_TEXT PROVIDED_

=-=-=

The noble Lord, Lord Jones, spoke about SMEs taking on employees. He is absolutely right to focus on the benefits that this measure might bring. If every small business took on just one more person, there would be 4 million more people in employment.

The noble Baroness, Lady Gibson, and the noble Lord, Lord Young, pointed to BIS’s survey, which shows that 6 per cent of business view regulation as a barrier to recruitment. In fact, the SME Business Barometer asked small businesses what their main barrier to growth was. The survey does not show that businesses are not concerned about regulation, but business responses to consultation and employer representative surveys on the matters that we are discussing today clearly show that dismissal rules are a concern when recruiting staff.

On the draft Employment Tribunals Act 1996 (Tribunal Composition) Order 2012, calls for reform of the employment tribunal and the wider employment law landscape are not new. In so far as the role of lay members is concerned, Michael Gibbons recommended to the last Government in 2007 that they should review the circumstances in which employment judges can sit alone in order to ensure that, as my noble friend Lord Cope said, value is maximised. The British Chambers of Commerce recommended in 2010 that lay members should be abolished. Since then, survey evidence suggests further support for reform in relation to unfair dismissal hearings. For example, 87 per cent of clients responding to Pinsent Masons’s 2011 employment tribunal survey supported the Government’s then proposal to allow judges to sit alone in simple unfair dismissal proceedings. Academic research from Greenwich and Swansea includes some interesting data. For example, despite perceptions from judges—the noble Lord, Lord Monks, specifically referred to this—and members that members add value in unfair dismissal cases, the number of instances where panel decisions were anything other than unanimous was very small. Across a sample of 191 judges who all hear cases on multiple occasions, there were only 77 majority decisions, of which 60 had one or other of the lay members as the dissenting voice. Given the safeguards built in, with judges retaining the option to determine whether lay members are required in order to deal with the case justly and with judicial decisions made against statutory criteria, including an assessment of the wishes of the parties, the additional flexibility would allow the tribunals to obtain best value for money when deploying lay member resources.

=-=-=

_GIVEN PROBLEM A_
According to the debate excerpt on employment tribunal reform, what did the British Chambers of Commerce recommend in 2010?
_GIVEN PROBLEM B_
Write the next part of the debate excerpt on employment tribunal reform, starting right after its final sentence.

=-=-=

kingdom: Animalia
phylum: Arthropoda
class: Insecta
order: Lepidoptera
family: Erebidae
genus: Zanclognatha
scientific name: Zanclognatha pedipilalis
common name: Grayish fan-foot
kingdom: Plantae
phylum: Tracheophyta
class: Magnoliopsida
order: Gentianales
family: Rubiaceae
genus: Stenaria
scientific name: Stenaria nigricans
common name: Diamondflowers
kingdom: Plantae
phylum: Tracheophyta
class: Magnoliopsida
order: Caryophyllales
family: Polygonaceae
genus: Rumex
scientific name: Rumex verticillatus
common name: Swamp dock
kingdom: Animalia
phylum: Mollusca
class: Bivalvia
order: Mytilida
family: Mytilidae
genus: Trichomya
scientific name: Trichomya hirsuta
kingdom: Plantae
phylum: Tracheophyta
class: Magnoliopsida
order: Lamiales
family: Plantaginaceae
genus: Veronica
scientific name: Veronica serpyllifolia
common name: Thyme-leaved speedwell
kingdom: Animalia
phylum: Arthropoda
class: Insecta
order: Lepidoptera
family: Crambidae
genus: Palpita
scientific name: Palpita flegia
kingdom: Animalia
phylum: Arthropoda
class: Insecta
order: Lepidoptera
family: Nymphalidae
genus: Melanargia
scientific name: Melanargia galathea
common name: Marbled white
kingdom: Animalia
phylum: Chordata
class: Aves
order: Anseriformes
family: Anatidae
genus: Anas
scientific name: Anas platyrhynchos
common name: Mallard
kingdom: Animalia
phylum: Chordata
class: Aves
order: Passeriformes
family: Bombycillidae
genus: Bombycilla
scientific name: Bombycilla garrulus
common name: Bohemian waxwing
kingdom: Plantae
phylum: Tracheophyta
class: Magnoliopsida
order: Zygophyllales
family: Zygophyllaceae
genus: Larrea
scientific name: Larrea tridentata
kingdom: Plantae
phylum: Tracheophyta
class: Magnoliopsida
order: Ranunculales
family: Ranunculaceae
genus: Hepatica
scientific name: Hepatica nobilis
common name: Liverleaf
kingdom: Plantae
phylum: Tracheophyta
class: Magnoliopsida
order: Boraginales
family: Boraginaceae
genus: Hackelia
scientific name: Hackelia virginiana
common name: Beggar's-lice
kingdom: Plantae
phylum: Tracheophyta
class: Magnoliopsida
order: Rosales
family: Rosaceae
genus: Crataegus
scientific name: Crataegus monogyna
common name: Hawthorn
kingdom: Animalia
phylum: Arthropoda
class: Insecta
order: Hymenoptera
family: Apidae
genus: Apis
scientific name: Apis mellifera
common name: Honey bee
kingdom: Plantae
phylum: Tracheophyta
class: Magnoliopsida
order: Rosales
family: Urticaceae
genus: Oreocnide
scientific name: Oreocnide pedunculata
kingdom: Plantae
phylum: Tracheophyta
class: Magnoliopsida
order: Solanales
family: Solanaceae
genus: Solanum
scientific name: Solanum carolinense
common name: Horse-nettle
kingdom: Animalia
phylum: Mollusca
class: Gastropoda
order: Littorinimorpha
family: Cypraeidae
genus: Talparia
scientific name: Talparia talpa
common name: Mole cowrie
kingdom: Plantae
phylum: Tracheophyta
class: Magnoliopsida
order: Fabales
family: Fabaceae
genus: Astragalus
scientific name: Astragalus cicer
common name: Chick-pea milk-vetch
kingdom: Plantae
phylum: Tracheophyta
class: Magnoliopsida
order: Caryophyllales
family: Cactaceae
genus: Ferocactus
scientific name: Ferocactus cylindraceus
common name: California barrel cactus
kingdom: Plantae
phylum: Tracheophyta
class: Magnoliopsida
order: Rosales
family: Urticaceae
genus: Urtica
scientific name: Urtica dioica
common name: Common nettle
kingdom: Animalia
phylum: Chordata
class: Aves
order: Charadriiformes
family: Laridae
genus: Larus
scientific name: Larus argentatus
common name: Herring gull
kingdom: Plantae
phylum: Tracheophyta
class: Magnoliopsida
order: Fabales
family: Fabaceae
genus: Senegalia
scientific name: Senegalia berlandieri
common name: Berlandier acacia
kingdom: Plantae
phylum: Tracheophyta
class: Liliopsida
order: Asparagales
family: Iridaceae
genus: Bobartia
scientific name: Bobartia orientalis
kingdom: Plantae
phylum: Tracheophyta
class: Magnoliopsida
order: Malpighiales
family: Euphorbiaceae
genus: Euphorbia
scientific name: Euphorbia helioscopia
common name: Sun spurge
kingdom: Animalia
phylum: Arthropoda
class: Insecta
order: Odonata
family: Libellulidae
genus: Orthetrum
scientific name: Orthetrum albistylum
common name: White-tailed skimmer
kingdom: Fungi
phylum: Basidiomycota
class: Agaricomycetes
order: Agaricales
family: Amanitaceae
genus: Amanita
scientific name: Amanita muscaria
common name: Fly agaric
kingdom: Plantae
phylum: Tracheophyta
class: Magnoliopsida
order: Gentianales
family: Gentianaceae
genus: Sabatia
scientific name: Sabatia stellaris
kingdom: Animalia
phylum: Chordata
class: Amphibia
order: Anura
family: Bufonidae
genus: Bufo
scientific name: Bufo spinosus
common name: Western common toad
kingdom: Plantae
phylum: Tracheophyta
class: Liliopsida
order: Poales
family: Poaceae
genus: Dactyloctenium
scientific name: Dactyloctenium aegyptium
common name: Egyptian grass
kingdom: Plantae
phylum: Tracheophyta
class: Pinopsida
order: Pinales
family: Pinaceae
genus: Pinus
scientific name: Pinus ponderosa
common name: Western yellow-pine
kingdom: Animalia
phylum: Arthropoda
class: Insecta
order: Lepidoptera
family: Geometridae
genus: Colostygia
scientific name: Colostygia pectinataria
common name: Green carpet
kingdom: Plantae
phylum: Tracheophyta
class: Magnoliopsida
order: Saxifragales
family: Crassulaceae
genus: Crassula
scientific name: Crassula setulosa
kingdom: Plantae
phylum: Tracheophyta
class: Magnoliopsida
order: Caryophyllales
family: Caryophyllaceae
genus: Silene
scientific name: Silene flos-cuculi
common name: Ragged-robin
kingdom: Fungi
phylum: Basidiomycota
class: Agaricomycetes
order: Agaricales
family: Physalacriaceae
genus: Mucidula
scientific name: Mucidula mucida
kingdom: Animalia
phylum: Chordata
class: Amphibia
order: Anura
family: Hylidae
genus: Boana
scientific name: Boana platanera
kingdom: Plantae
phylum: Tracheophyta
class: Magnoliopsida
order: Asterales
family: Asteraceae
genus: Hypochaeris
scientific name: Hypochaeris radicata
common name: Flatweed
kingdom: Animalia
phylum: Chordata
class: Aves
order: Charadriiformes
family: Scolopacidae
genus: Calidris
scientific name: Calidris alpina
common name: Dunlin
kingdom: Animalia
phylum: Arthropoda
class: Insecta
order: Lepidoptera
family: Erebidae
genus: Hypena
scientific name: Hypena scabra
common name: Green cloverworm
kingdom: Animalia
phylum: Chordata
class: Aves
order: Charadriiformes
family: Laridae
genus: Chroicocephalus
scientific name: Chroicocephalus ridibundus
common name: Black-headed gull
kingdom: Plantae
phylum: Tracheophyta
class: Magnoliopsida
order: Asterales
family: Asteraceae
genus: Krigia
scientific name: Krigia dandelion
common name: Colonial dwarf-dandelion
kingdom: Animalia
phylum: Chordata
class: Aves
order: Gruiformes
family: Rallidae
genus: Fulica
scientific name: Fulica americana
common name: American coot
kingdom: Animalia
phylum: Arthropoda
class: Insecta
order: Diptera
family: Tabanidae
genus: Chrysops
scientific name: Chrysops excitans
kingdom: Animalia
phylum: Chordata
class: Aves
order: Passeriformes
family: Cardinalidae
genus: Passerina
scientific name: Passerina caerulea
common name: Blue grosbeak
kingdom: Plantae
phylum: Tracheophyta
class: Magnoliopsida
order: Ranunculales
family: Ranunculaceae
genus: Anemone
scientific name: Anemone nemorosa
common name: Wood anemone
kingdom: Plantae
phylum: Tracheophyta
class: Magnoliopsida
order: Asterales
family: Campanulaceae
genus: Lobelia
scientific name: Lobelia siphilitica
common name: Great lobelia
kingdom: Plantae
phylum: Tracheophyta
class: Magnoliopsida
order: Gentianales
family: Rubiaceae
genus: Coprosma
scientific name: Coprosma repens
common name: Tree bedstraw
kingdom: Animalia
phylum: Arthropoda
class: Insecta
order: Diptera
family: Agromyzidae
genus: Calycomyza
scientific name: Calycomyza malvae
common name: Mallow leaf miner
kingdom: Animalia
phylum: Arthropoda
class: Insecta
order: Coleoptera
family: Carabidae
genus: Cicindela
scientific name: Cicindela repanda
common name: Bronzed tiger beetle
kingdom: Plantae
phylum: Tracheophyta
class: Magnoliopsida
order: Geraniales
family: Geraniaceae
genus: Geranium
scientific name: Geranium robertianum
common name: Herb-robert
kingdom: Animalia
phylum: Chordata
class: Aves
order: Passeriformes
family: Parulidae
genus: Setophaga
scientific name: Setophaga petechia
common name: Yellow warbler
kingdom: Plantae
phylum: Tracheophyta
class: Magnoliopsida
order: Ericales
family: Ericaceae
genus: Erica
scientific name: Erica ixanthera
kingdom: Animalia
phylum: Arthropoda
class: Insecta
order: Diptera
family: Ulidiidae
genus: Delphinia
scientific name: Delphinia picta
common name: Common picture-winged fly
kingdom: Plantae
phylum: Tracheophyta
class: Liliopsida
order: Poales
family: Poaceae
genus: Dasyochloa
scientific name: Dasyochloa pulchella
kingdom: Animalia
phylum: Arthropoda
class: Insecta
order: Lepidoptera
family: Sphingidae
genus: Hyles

=-=-=

_EXPECTED OUTPUT A_
That lay members should be abolished.

_EXPECTED OUTPUT B_
Employment judges are already permitted to sit alone in a range of proceedings, including claims for breach of contract, unauthorised deduction of wages, certain redundancy and national minimum wage complaints, and “holiday pay” cases. While the range of such cases will increase under this order to include unfair dismissal cases, the use of lay members will continue. There is no plan to remove the role of lay members in employment tribunals entirely. The Government recognise and value the expertise which they bring to the system. This order is about replacing prescription with flexibility. It costs the taxpayer more than £80 million a year to fund the employment tribunal system. Lay members account for about £10 million of that sum. It is right to look at how the system deploys and utilises the expertise lay members bring so that they are deployed where they are most needed.

The noble Baronesses, Lady Turner and Lady Donaghy, referred to the fact that the Trades Union Congress believes that the proposal to remove lay members from unfair dismissal cases is a step too far. The TUC asserts that the Government want to remove lay members from unfair dismissal cases, but that is not the effect of the order being debated. As I have said, this order gives judges discretion. Lay members can and will be deployed if they add value, but judges will be able to sit alone wherever that would be better. Where lay members would not add value, it is not right that inflexible legislation should mandate their deployment anyway.

The noble Baronesses also referred to the fact that 63 per cent of those responding to the consultation opposed it, which I acknowledged in my opening remarks. Our consultation was not a referendum, nor should government consultations ever simply turn on weight of numbers alone. We set out proposals and looked to find evidence on the substance. Nothing that consultees said persuaded us that employment judges are not best placed to determine how an unfair dismissal case should be determined, particularly when it is the judge who has the circumstances of the individual case to hand, and not your Lordships when considering framework legislation. We acknowledge that there are some unfair dismissal cases, such as those where there is a significant dispute around the facts of the case, which might be more appropriate for a full panel to hear. Indeed, this was accepted in the consultation paper and our response document. But there will equally be claims which an employment judge sitting alone will be perfectly well qualified and able to determine.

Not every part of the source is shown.